Christus Trinity Mother Frances Health System
- Company type: Private
- Industry: Health care
- Founded: 1937; 89 years ago, in Tyler, Texas, United States
- Headquarters: Tyler, Texas, U.S.
- Number of employees: 4,400+
- Website: www.christustmf.org

= Christus Trinity Mother Frances Health System =

Non-profit health care provider in Texas, US

Christus Trinity Mother Frances Health System is a non-profit regional health care provider based in Tyler, Texas, United States, that operates eight hospitals and 82 clinic locations in East Texas.

==History==

In the early 1930s, the Sisters of The Holy Family of Nazareth came to Tyler, Texas, from the Sacred Heart Province in Chicago to open Mother Frances Hospital. The hospital was named in honor of Frances Siedliska, the founder of the Sisters of the Holy Family of Nazareth. The hospital opened on March 18, 1937 - one day ahead of schedule - to provide care for victims of the New London School explosion.

In 1948, the Sisters of the Holy Family of Nazareth completed the purchase of the hospital from the City of Tyler and in October 1965, Mother Frances Week was celebrated in Tyler, dedicating a new 140000 sqft wing. This $4.5 million wing added 110 new patient beds and a new cafeteria to the hospital.

In 1934, The Trinity Clinic began as The Bryant Clinic. It was founded by Dr. William Howard Bryant and Dr. Sidney W. Bradford. The Bryant Clinic received the first call for help in Tyler to treat the victims of the New London School explosion. In 1948, The Bryant Clinic changed its name to The Medical & Surgical Clinic and later, with the addition of two other Tyler-area medical practices, became Trinity Clinic. Today, Trinity Clinic is the area's largest multi-specialty medical group, with over 300 providers representing 38 specialties in 36 clinic locations in East Texas.

In 1994, Mother Frances Hospital and Trinity Clinic merged, creating Trinity Mother Frances Health System, one of the first integrated healthcare systems in the United States.
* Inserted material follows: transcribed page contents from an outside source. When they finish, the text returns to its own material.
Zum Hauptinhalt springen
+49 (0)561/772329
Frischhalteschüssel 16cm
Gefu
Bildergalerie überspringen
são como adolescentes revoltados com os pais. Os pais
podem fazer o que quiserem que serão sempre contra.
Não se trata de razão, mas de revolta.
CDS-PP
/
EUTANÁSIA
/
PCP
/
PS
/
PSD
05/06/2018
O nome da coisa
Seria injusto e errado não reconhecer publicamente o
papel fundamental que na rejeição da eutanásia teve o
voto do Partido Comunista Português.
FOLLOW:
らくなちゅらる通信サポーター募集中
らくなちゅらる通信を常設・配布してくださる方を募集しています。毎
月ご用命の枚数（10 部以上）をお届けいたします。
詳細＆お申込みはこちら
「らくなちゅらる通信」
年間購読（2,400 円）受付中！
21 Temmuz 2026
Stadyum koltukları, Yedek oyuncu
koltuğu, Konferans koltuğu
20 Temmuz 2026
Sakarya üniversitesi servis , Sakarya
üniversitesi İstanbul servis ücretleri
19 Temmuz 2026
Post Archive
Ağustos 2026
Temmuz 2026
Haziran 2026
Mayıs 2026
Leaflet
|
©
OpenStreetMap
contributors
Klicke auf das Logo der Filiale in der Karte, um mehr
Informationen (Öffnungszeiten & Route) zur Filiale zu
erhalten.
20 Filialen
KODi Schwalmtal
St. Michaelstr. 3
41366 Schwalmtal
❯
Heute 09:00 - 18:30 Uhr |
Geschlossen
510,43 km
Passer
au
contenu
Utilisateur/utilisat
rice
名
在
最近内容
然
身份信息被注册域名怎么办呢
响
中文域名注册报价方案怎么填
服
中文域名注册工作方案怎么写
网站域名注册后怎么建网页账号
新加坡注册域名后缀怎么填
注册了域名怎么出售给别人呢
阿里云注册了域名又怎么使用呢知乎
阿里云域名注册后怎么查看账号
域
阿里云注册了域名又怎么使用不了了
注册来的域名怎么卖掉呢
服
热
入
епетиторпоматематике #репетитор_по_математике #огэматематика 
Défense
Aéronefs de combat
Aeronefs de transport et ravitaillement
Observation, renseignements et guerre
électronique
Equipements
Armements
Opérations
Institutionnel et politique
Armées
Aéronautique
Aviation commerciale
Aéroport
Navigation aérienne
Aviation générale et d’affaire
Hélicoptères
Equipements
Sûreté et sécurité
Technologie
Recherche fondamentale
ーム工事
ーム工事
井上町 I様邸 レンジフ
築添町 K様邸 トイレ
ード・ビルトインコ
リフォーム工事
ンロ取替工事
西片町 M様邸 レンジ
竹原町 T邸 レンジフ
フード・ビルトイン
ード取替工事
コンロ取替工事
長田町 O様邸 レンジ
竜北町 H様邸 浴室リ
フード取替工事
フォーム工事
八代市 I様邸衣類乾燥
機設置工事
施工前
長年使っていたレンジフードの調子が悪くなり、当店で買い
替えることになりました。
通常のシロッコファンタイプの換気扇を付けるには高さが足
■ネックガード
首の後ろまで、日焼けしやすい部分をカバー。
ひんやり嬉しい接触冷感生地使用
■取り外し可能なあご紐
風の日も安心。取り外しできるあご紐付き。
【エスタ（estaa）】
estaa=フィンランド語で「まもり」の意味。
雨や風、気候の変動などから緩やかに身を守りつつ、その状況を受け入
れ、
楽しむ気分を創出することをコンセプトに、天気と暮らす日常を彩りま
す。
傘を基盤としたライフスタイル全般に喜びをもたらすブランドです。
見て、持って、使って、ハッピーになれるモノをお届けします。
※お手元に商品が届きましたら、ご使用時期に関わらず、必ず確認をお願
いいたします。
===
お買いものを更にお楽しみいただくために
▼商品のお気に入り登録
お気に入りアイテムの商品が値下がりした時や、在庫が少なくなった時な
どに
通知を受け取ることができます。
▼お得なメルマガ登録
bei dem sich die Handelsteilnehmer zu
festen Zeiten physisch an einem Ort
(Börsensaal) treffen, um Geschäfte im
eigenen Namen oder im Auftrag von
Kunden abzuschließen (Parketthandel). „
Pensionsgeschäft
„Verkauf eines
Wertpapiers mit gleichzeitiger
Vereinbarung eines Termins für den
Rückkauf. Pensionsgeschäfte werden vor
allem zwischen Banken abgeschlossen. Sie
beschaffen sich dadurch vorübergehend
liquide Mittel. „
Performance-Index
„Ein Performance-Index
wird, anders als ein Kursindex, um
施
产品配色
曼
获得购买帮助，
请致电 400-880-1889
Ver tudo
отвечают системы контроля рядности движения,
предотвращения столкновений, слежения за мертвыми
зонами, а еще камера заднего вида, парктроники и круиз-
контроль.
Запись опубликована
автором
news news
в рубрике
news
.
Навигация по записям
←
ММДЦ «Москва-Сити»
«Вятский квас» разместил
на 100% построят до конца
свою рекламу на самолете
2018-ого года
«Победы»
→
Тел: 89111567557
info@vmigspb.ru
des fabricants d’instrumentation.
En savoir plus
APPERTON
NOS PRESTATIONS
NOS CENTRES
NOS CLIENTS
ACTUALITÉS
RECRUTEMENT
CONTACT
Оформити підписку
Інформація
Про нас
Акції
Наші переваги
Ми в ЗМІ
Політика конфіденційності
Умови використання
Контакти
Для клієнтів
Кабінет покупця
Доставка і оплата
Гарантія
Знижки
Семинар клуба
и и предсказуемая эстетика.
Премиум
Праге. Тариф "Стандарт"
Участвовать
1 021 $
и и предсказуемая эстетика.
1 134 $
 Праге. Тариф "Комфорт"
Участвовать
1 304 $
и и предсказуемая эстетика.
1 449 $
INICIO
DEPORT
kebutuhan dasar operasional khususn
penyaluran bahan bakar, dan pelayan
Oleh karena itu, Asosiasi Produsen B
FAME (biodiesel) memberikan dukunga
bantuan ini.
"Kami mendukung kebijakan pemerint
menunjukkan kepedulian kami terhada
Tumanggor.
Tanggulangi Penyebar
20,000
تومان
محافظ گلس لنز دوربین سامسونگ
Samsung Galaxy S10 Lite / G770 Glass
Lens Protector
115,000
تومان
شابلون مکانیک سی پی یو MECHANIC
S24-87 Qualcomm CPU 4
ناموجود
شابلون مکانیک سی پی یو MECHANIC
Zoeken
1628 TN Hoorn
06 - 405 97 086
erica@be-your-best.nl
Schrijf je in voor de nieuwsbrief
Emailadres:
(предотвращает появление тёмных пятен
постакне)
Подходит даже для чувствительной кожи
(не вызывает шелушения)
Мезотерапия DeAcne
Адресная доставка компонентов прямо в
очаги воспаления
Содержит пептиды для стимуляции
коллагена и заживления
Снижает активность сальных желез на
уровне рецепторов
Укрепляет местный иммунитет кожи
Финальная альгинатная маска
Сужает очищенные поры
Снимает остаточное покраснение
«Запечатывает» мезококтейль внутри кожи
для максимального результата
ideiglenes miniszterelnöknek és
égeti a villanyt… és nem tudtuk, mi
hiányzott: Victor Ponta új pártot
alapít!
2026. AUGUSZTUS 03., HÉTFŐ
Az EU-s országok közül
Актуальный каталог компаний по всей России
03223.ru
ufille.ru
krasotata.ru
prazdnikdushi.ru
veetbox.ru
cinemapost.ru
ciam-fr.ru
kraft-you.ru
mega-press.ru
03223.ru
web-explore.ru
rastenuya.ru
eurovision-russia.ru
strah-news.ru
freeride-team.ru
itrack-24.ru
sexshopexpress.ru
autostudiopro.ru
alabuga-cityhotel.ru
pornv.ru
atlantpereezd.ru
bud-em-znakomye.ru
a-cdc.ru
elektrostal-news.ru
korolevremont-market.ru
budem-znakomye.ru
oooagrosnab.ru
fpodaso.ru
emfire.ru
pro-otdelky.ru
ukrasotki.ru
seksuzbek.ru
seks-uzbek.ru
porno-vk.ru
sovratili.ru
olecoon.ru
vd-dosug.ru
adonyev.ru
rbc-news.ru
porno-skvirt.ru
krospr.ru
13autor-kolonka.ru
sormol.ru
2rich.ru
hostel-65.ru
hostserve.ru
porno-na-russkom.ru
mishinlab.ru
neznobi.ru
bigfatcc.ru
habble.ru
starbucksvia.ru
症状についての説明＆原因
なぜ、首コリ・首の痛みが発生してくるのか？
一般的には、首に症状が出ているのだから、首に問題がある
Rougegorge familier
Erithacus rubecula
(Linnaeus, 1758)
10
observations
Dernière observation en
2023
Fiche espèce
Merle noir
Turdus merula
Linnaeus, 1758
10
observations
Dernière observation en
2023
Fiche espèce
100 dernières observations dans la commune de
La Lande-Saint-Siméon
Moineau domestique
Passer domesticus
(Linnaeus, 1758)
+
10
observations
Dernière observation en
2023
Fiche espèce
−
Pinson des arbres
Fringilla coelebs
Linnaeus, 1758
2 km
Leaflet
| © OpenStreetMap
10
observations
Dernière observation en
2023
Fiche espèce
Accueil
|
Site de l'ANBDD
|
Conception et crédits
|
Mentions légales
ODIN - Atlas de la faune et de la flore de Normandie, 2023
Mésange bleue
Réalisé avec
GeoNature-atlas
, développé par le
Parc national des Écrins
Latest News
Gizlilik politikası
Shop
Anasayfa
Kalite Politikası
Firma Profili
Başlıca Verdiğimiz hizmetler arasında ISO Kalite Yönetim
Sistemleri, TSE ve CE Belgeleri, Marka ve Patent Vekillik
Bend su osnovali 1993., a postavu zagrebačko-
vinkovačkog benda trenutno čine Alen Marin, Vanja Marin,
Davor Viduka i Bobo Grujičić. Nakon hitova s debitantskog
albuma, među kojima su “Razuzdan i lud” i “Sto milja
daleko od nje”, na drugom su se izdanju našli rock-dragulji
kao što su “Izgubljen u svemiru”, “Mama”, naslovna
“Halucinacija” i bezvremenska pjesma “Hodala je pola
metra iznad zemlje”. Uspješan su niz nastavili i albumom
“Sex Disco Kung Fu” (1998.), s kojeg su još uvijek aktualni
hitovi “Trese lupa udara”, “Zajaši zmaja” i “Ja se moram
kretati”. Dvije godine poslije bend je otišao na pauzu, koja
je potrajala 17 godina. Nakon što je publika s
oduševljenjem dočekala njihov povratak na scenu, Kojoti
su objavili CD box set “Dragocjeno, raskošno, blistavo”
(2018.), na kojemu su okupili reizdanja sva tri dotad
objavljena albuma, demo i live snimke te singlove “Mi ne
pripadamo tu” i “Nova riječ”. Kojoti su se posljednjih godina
In 2007, Trinity Mother Frances Health System changed its name to Trinity Mother Frances Hospitals and Clinics.

In May 2016, Trinity Mother Frances Hospitals and Clinics merged with Christus Health to create Christus Trinity Mother Frances Health System and Christus Trinity Clinic.

In June 2016, Christus Health and Hopkins County Memorial Hospital in Sulphur Springs, Texas, finalized an agreement to create Christus Hopkins Health Alliance and make Hopkins County Memorial Hospital a part of Christus Trinity Mother Frances Health System. The agreement included a change of name for the hospital to Christus Mother Frances Hospital - Sulphur Springs and its clinics to Christus Trinity Clinic - Sulphur Springs and Christus Trinity Clinic - Emory.

In July 2017, Magnolia Health Systems - Physicians of East Texas (MHS) became a part of Christus Trinity Mother Frances. This includes clinic locations in Palestine, Elkhart, Fairfield, Grapeland, and Buffalo, Texas.

In August 2017, Christus Trinity Clinic - Crockett opened as a family medicine clinic in Crockett, Texas.

==Reputation==

The system has picked up a number of national awards for health care, including designations as a "100 Top Hospital" by Truven Health Analytics (2017); ranked the No. 1 hospital in Texas for Patient Safety in Overall Hospital and Surgical Care by CareChex (2016); National Benchmarks for Success award winner by Soluticient 2006; winner of the 2007 Texas Health Care Quality Improvement Award; designated as a Blue Cross and Blue Shield Distinction Center+ for Cardiac Care, Bariatric Surgery, Spine Surgery and Knee and Hip Replacement Services; National Research Corporation Consumer Choice winner; and listed among the top five percent in the nation for patient satisfaction by Press Ganey, Inc.